Il provvedimento aveva colpito Hammerskin Deutschland, le articolazioni regionali e la formazione denominata Crew 38. All’epoca dell’operazione, settecento agenti effettuarono perquisizioni nelle abitazioni di ventotto esponenti distribuiti su dieci Länder. Alcuni immobili ritenuti sedi operative vennero sigillati. Durante un’operazione di polizia presso siti riferibili all’organizzazione, nel Meclemburgo-Pomerania Anteriore, furono rinvenuti oggetti classificati come armi ed esplosivi.

Milano: a novembre il raduno internazionale degli Hammerskin

A metà novembre, decine di quadri dirigenziali della rete si sono radunati in Italia. La documentazione fotografica e video è stata acquisita dalla piattaforma antifascista Exif, e trasmessa poi a NDR: nei video e nelle foto si vedono un centinaio di persone.

Tra i convenuti figuravano esponenti storici degli Hammerskin provenienti dal Meclemburgo-Pomerania Anteriore, da Berlino e dalla Renania-Palatinato. Le riprese mostrano indumenti recanti diciture riferibili al sottogruppo degli Hammerskin Sassoni. Due concerti musicali di gruppi estremisti hanno accompagnato quello che viene descritto come vertice della leadership europea. Alcuni filmati mostrano il pubblico che fa il saluto nazista durante le esibizioni delle band. D’altra parte, non risulta che per gli Hammerskin sia mai stato un problema continuare a radunarsi fuori dalla Germania: nell’agosto 2024, durante un raduno della sezione svedese, sono stati fotografati diversi neonazisti con abbigliamento recante i simboli degli Hammerskin del Meclemburgo, della Crew 38 di Brema e degli Hammerskin Sassoni.

Le autorità tedesche non si pronunciano sul raduno degli Hammerskin in Italia

Resta incerto se gli apparati di sicurezza tedeschi avessero cognizione dell’evento milanese. Il Ministero dell’Interno, interpellato dal Tagesschau in merito, non ha fornito riscontri sulla previa conoscenza del raduno né sull’eventuale imposizione di restrizioni agli spostamenti. L’Ufficio criminale regionale del Meclemburgo-Pomerania Anteriore ha comunicato di non aver ricevuto informazioni preventive. Analogamente, l’Ufficio per la protezione della Costituzione della stessa regione ha dichiarato di ignorare sia l’appuntamento di Milano sia eventuali successive iniziative degli Hammerskin.

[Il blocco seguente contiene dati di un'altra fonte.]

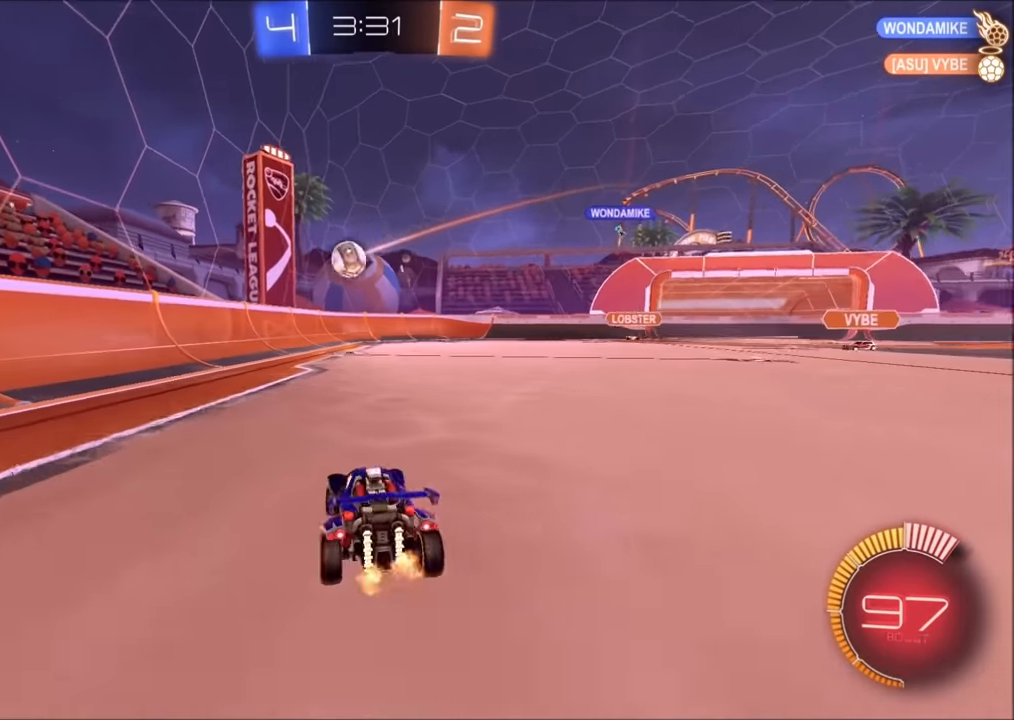
{"buttons": ["CIRCLE", "R2"], "left_stick": "center", "right_stick": "center", "events": [[100, "L2", "up"], [183, "left_stick", "center"], [350, "R2", "down"], [400, "CIRCLE", "down"]]}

Struttura e origini della rete internazionale

Il movimento originario è nato alla fine degli anni Ottanta negli Stati Uniti, nell’ambiente skinhead di estrema destra, per arrivare in Germania nei primi anni Novanta. La formazione rappresenta oggi un reticolo transnazionale particolarmente radicato nel circuito musicale estremista. In territorio tedesco l’organizzazione curava regolarmente concerti clandestini e distribuiva produzioni discografiche.

Tuttavia, in sede giudiziaria, i membri hann contestato la messa al bando sostenendo che non esista, in realtà, un’associazione o entità nazionale denominata Hammerskin Deutschland, che è il primario oggetto del divieto. Secondo questa tesi, le articolazioni territoriali opererebbero in totale autonomia e senza statuti nazionali, ma esclusivamente rifacendosi a una regolamentazione su scala europea.